MOL tutor, Christine Bell, thinks so. Christine runs her own facilitation and coaching business, Bell Thompson, and has been aware of learning styles theory for many years. In 2004, she was startled by a report by Frank Coffield and colleagues at the Learning and Skills Research Centre, which questioned the validity of tools designed to measure reactions to learning interventions. Christine began to look further into the scientific rigour of popular learning style assessments.
‘It’s all a myth!’ she insists. ‘For starters, the Coffield report showed there was little evidence to demonstrate that adults work their way around Kolb’s Experiential Learning Cycle.’ (Devised in 1984 and still the basis of most learning styles questionnaires.) ‘This automatically invalidates the questionnaires as reliable indicators.
‘A further problem suggested by Coffield et al, is about the objectivity of learners in determining their own preferences. Learning styles analysis relies largely on self-assessment questionnaires and if those questionnaires are filled out with subjective but inaccurate responses, the learning activities devised in response will hinder - rather than help - the learner.
‘I’m not against adapting techniques to help learners. What I’m opposed to is the diagnostic work, which is about as predictive as using a horoscope. Learning is complex, and trying to find a simple model so we can categorise learners seems like a significant error. It scares me when I read about schools putting V, A or K labels onto pupils based on this kind of assessment.’
A unified scientific test for the learning styles hypothesis has been suggested by many critics, most notably the Association for Psychological Science (APS) in 2009.. It suggests grouping students of similar ability into their respective learning styles and randomly assigning them to classes. Some learners would find themselves in appropriate classes for their learning styles, others in inappropriate classes for their learning styles. If there was a disparity in end-of-semester test results between those ‘correctly’ and ‘wrongly’ assigned, this would support the learning styles hypothesis. If there was little or no difference, it would invalidate the hypothesis.
No such major experiment has been conducted to date. The APS report concluded that ‘there is no adequate evidence base to justify incorporating leaning styles assessments into general educational practice.’ Yet, Robert Sternberg from Tufts University was quick to point out that the paper had failed to cite many leading researchers on the subject.
Is it really fair to say that no one benefits from learning styles analysis?
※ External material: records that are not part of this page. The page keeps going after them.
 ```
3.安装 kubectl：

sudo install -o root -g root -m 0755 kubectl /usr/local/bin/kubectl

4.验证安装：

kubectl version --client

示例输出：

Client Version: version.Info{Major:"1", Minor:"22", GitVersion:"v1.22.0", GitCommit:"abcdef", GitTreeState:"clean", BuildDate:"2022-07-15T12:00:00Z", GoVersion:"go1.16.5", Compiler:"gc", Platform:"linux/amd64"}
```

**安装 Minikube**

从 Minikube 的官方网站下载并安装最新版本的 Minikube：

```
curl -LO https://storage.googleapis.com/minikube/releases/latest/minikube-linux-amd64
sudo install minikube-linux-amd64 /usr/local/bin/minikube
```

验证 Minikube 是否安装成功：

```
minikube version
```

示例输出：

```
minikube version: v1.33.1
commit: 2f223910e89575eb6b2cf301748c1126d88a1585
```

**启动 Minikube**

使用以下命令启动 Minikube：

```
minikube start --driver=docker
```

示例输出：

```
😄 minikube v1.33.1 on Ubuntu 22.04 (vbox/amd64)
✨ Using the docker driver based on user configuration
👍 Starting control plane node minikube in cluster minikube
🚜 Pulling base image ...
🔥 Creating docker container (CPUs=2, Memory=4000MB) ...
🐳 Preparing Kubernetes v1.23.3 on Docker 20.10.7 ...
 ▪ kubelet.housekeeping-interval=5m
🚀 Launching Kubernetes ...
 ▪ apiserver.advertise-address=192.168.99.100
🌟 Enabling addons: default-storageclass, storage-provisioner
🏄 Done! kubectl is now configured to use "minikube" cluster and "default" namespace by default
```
There is much evidence to suggest that some L&D professionals have benefited from trying out different learning techniques based on the results of analysis; even imperfect analysis.
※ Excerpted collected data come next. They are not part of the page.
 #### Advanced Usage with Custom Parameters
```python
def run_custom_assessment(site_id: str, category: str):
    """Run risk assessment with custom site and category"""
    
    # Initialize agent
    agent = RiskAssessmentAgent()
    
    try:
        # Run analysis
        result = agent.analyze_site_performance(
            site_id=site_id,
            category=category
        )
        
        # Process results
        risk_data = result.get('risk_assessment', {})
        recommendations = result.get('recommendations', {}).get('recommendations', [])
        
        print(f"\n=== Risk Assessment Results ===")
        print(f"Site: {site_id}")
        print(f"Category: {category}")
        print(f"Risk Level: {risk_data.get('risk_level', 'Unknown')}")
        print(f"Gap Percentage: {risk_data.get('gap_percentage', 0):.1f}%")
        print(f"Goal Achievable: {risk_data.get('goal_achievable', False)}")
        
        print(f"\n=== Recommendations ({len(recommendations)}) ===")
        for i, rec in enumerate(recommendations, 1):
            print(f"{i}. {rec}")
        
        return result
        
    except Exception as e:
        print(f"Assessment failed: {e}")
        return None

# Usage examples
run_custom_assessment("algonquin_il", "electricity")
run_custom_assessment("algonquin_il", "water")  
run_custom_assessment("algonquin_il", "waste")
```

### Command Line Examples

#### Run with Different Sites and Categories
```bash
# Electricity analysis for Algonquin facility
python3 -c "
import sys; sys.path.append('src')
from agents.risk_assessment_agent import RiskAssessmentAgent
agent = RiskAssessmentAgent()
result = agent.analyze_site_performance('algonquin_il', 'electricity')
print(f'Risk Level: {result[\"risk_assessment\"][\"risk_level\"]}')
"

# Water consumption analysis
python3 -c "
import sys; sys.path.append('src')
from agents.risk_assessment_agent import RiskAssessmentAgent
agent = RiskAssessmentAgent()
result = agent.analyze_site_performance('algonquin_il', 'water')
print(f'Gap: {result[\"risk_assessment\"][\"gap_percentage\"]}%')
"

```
‘Again,’ responds Christine, ‘I don’t have any issue with people finding successful resolutions to learning problems. I just think it’s time we had a more watertight method. Until then, I’ll continue to refer to learning styles analysis in development toolkits and will give learners the opportunity to explore all the arguments and not just accept the information in an uncritical way. And I look forward to future developments.’